**DOCUMENT SEGMENT:**
Martin Wainwright 

Northern film-maker pipped for Oscar – but she isn’t complaining

Carol Grayson, whose campaign over contaminated blood for haemophiliacs led her to link up with a Wikleaks expose documentary, calls her victorious Hollywood rival 'inspirational'
  
  

Oscars
Maybe they should look a bit more feminine? Carol Grayson's film was pipped by Sharmeen Obaid-Chinoy and Daniel Junge's devastating entry on women victims of acid attacks in Pakistan. Photograph: Gary Hershorn/REUTERS Photograph: Gary Hershorn/REUTERS

So in the end, we didn't quite make it a northern Oscar night. Our champion Carol Grayson was in the five-strong short-list for Best Short Documentary but she and her colleagues were pipped to the post.

You can read here about her work as executive producer of Incident in New Baghdad, an extraordinary sequence of events which followed her inspirational role campaigning to uncover the truth about tainted blood supplied to haemophiliacs in the 1970s and Eighties.

**INFORMATION:**

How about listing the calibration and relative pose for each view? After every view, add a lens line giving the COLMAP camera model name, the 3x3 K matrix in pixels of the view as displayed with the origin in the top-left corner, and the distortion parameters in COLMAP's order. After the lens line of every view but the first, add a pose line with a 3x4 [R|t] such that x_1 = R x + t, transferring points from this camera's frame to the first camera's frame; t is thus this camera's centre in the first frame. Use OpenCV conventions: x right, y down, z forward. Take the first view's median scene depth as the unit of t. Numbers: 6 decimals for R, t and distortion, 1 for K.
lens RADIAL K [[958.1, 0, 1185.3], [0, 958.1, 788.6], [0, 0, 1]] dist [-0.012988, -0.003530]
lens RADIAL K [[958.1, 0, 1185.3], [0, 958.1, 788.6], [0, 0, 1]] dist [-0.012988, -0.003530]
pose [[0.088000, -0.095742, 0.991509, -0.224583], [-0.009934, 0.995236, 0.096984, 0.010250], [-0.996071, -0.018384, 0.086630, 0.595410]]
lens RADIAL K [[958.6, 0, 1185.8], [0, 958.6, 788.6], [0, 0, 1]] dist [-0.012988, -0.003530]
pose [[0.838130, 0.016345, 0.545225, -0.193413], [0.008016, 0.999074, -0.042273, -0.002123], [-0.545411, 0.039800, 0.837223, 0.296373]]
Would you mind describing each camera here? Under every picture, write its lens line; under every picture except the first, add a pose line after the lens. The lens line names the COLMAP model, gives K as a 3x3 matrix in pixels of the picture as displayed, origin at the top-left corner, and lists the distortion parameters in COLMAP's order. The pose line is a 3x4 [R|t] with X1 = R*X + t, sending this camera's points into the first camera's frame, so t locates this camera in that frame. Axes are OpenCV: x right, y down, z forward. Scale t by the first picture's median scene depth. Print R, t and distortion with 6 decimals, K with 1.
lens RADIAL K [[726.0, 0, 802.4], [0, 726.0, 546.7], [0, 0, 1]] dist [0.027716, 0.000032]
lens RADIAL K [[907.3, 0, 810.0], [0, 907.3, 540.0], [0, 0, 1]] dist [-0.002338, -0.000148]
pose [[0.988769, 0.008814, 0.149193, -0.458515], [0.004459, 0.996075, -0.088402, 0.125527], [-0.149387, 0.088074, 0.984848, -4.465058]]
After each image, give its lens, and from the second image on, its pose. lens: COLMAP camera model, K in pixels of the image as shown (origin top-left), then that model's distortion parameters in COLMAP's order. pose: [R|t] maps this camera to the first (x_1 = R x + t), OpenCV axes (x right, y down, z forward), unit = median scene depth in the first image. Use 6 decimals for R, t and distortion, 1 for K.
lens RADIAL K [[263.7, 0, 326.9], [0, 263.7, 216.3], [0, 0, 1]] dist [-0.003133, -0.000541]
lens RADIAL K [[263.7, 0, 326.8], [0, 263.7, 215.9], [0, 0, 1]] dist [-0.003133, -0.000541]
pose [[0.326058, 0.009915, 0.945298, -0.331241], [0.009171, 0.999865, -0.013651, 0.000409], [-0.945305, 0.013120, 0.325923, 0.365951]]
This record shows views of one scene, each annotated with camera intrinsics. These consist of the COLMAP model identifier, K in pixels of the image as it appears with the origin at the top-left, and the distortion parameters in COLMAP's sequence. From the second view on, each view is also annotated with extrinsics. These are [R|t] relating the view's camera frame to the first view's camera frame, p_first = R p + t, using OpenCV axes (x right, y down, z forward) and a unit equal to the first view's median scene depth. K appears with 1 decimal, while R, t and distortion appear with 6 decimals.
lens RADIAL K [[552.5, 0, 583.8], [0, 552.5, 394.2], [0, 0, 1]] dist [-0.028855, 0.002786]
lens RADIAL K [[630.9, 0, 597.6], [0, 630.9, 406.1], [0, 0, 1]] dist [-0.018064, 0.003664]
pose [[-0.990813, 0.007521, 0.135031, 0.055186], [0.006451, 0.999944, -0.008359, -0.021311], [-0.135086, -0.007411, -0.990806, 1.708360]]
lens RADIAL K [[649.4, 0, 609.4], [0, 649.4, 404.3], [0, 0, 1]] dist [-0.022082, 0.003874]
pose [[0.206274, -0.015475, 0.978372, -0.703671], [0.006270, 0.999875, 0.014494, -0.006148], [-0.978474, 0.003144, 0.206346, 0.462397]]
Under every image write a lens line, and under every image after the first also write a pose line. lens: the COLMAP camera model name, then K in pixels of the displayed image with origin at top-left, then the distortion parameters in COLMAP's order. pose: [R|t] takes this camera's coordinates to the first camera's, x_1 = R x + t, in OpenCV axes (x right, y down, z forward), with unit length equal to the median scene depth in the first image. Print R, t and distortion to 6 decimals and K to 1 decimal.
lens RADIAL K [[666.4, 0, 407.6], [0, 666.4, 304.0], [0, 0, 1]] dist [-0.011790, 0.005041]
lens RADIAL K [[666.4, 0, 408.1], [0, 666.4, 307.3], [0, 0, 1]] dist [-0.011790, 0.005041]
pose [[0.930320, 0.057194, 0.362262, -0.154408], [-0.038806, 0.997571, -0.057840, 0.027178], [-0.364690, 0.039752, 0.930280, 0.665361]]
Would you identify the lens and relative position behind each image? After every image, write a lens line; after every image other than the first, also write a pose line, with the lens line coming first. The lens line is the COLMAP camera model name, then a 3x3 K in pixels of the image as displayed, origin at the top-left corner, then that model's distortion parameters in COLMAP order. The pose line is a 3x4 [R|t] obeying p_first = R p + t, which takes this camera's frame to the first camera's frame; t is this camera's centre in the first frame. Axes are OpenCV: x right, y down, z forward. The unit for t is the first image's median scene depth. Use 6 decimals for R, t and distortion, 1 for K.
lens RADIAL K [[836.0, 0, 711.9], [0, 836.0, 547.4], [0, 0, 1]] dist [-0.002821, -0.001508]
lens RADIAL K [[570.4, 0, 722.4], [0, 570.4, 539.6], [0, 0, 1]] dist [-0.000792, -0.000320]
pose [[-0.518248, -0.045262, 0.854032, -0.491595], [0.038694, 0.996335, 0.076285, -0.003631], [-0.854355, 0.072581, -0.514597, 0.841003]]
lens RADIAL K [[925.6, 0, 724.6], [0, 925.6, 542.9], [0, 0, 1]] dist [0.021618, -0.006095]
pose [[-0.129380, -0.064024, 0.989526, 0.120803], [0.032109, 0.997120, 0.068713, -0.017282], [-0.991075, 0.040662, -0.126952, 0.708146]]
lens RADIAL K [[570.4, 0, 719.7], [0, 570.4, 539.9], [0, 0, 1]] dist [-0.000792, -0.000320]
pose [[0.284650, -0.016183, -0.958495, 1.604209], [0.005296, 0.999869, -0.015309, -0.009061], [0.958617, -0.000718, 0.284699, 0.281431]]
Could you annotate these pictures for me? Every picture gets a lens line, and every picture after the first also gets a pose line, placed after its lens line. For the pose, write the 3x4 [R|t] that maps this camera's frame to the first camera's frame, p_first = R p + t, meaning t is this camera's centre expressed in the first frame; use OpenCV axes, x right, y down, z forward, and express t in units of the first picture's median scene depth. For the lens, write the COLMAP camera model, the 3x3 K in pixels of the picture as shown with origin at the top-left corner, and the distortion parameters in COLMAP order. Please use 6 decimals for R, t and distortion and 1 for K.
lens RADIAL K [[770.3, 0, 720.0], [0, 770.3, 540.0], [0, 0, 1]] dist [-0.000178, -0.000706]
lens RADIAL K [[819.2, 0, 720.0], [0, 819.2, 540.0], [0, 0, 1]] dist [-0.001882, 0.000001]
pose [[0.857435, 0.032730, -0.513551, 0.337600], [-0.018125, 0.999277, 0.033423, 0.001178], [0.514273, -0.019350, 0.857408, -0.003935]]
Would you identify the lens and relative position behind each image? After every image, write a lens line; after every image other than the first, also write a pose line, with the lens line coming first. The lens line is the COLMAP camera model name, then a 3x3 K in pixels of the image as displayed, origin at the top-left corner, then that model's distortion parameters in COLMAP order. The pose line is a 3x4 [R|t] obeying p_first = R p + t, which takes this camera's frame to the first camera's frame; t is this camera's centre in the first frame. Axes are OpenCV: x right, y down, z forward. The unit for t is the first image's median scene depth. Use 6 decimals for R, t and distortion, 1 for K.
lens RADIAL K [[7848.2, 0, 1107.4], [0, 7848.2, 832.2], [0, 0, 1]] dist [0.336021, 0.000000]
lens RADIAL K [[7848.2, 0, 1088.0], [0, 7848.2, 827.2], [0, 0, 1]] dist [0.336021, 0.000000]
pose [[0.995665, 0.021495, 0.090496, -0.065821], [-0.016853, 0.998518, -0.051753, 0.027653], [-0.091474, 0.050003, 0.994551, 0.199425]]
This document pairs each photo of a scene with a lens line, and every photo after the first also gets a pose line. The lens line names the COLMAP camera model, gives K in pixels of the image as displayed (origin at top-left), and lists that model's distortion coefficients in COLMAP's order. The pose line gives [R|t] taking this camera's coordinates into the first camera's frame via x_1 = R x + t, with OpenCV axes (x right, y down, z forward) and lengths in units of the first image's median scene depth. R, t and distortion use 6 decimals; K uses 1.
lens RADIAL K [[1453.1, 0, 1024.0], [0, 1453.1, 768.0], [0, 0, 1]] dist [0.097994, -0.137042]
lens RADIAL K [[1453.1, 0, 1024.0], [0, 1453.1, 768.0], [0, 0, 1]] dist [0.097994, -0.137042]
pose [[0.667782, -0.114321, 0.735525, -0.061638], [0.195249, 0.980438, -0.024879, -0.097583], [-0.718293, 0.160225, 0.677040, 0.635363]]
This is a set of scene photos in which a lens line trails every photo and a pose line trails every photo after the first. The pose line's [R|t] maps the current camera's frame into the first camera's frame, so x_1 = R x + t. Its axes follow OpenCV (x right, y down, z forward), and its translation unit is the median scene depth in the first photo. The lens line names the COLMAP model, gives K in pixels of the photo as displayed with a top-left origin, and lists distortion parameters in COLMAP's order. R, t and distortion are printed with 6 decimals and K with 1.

**TASKS FOR THIS EXERCISE:**
1. Reproduce the passage of the article about Carol Grayson's Oscar nomination from "Carol Grayson, whose" to "to the post.", word for word.
2. Answer these questions from the article about Carol Grayson's Oscar nomination:
(a) For which award was Carol Grayson short-listed?
(b) What was her role on Incident in New Baghdad?
(c) Who made the entry that pipped her film?
3. List every person named in the article about Carol Grayson's Oscar nomination, including the byline and the photo credit.
The data that accompany the article about Carol Grayson's Oscar nomination are separate material, unrelated to it.

**PER-TASK OUTPUTS:**
1.
Carol Grayson, whose campaign over contaminated blood for haemophiliacs led her to link up with a Wikleaks expose documentary, calls her victorious Hollywood rival 'inspirational'
  
  

Oscars
Maybe they should look a bit more feminine? Carol Grayson's film was pipped by Sharmeen Obaid-Chinoy and Daniel Junge's devastating entry on women victims of acid attacks in Pakistan. Photograph: Gary Hershorn/REUTERS Photograph: Gary Hershorn/REUTERS

So in the end, we didn't quite make it a northern Oscar night. Our champion Carol Grayson was in the five-strong short-list for Best Short Documentary but she and her colleagues were pipped to the post.

2.
(a) Best Short Documentary.
(b) Executive producer.
(c) Sharmeen Obaid-Chinoy and Daniel Junge.

3.
Martin Wainwright
Carol Grayson
Sharmeen Obaid-Chinoy
Daniel Junge
Gary Hershorn